→ **What to do**: Take the line that contains "#### Prévention des" and every line after it in the material below, and quote them exactly.

→ **Material to process**:
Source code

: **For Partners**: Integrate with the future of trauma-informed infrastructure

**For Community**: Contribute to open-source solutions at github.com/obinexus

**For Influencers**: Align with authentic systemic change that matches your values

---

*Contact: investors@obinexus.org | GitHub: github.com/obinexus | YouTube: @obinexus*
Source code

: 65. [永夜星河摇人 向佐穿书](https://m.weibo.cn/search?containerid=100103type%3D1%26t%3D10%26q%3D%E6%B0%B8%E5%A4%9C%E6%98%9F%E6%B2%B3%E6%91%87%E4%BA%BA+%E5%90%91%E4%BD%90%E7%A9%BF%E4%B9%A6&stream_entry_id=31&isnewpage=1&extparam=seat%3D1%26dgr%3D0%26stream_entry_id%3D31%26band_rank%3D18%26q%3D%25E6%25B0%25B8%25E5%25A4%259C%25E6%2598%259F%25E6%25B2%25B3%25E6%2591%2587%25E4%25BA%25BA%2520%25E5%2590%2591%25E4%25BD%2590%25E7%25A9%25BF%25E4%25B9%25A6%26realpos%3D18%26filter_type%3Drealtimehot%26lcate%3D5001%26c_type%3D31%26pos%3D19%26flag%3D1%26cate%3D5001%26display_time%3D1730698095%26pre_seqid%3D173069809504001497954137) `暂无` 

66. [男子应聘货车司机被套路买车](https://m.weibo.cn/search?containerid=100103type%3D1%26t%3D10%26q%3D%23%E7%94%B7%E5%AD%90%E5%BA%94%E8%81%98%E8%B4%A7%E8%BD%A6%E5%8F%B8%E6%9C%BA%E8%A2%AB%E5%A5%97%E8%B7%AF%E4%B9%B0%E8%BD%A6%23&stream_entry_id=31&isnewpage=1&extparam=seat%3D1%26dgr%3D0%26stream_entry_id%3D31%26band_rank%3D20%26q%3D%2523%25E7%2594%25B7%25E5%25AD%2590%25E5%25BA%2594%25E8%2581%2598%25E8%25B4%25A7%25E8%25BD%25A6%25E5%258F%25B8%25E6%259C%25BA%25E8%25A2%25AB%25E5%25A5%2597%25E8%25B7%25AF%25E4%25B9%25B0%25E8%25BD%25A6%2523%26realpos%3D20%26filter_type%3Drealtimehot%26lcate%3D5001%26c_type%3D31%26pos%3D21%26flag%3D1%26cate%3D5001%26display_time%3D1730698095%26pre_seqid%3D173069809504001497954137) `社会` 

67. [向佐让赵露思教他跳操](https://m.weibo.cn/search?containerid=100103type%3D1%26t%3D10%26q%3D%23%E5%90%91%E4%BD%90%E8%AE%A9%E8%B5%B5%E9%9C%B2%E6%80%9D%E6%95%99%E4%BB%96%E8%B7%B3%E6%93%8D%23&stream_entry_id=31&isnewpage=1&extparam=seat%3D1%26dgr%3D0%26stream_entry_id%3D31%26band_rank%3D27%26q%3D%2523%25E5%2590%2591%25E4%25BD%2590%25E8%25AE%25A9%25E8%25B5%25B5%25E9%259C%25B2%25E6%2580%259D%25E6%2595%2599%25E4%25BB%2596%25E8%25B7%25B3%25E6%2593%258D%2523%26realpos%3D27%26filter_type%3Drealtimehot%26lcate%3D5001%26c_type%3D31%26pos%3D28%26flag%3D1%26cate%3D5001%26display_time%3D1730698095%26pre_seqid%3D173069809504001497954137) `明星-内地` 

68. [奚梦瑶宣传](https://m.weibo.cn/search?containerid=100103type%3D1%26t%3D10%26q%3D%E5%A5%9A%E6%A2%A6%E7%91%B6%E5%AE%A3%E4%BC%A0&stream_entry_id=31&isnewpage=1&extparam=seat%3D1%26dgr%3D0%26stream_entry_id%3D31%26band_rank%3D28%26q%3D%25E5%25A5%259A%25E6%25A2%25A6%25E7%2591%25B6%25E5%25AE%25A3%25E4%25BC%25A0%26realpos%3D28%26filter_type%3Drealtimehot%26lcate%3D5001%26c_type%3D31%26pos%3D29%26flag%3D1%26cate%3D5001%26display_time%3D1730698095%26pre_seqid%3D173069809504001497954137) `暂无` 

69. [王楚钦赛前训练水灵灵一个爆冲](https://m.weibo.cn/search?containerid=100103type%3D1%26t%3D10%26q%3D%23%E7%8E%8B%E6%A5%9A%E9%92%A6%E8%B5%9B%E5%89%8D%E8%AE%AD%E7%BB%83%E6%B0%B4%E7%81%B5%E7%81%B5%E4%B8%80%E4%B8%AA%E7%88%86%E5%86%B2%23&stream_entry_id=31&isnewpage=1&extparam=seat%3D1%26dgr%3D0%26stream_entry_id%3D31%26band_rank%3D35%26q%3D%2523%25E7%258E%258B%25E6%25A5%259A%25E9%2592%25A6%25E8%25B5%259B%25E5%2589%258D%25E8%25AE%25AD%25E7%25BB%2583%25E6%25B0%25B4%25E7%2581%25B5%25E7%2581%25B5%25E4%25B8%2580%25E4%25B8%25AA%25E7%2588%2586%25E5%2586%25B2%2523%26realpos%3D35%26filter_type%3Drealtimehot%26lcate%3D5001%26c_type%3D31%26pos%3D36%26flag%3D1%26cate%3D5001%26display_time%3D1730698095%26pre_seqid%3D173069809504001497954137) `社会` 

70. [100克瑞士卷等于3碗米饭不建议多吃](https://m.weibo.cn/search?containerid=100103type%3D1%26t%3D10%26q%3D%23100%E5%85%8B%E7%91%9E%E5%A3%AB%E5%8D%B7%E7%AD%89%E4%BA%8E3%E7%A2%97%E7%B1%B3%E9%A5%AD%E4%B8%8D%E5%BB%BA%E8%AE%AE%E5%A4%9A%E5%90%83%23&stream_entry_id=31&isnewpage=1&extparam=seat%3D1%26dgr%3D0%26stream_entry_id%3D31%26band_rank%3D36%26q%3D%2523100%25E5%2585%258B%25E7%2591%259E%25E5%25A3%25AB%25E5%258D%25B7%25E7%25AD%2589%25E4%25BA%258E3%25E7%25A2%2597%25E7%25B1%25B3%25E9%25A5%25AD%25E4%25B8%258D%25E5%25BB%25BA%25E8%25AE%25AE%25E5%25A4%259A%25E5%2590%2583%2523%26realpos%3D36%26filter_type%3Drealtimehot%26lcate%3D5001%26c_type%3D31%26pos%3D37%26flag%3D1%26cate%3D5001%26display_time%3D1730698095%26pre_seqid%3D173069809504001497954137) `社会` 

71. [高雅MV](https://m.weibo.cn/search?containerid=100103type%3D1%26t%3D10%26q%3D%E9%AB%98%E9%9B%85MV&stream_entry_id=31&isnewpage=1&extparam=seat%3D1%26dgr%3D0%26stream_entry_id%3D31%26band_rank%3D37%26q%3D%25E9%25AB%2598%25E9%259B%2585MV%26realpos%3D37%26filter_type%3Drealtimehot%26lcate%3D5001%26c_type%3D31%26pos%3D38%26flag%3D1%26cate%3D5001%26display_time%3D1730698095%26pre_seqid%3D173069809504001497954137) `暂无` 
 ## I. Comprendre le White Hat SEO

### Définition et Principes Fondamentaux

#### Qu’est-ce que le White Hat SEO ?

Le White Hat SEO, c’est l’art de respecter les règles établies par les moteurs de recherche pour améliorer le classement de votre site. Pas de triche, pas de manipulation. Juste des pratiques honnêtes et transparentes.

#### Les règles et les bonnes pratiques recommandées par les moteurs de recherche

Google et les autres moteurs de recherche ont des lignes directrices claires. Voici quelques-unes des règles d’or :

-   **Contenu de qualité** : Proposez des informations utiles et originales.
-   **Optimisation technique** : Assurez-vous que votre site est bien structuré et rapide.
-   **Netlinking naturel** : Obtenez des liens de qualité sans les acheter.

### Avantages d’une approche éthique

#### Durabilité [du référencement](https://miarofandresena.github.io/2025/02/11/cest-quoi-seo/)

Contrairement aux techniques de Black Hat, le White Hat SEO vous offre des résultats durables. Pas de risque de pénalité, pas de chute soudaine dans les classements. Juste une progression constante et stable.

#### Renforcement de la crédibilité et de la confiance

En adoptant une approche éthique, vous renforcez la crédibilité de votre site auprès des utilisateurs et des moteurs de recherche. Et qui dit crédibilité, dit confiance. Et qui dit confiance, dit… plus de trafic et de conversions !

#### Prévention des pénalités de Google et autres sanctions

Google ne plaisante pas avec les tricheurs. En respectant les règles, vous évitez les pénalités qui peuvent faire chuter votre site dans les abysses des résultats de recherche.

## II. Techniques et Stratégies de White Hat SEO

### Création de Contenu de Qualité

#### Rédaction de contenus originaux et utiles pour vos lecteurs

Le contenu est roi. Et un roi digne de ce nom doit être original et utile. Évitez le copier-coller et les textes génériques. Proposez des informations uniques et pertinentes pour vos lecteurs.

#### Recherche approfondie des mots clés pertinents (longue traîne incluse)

→ **Output for this task**:
#### Prévention des pénalités de Google et autres sanctions

Google ne plaisante pas avec les tricheurs. En respectant les règles, vous évitez les pénalités qui peuvent faire chuter votre site dans les abysses des résultats de recherche.

## II. Techniques et Stratégies de White Hat SEO

### Création de Contenu de Qualité

#### Rédaction de contenus originaux et utiles pour vos lecteurs

Le contenu est roi. Et un roi digne de ce nom doit être original et utile. Évitez le copier-coller et les textes génériques. Proposez des informations uniques et pertinentes pour vos lecteurs.

#### Recherche approfondie des mots clés pertinents (longue traîne incluse)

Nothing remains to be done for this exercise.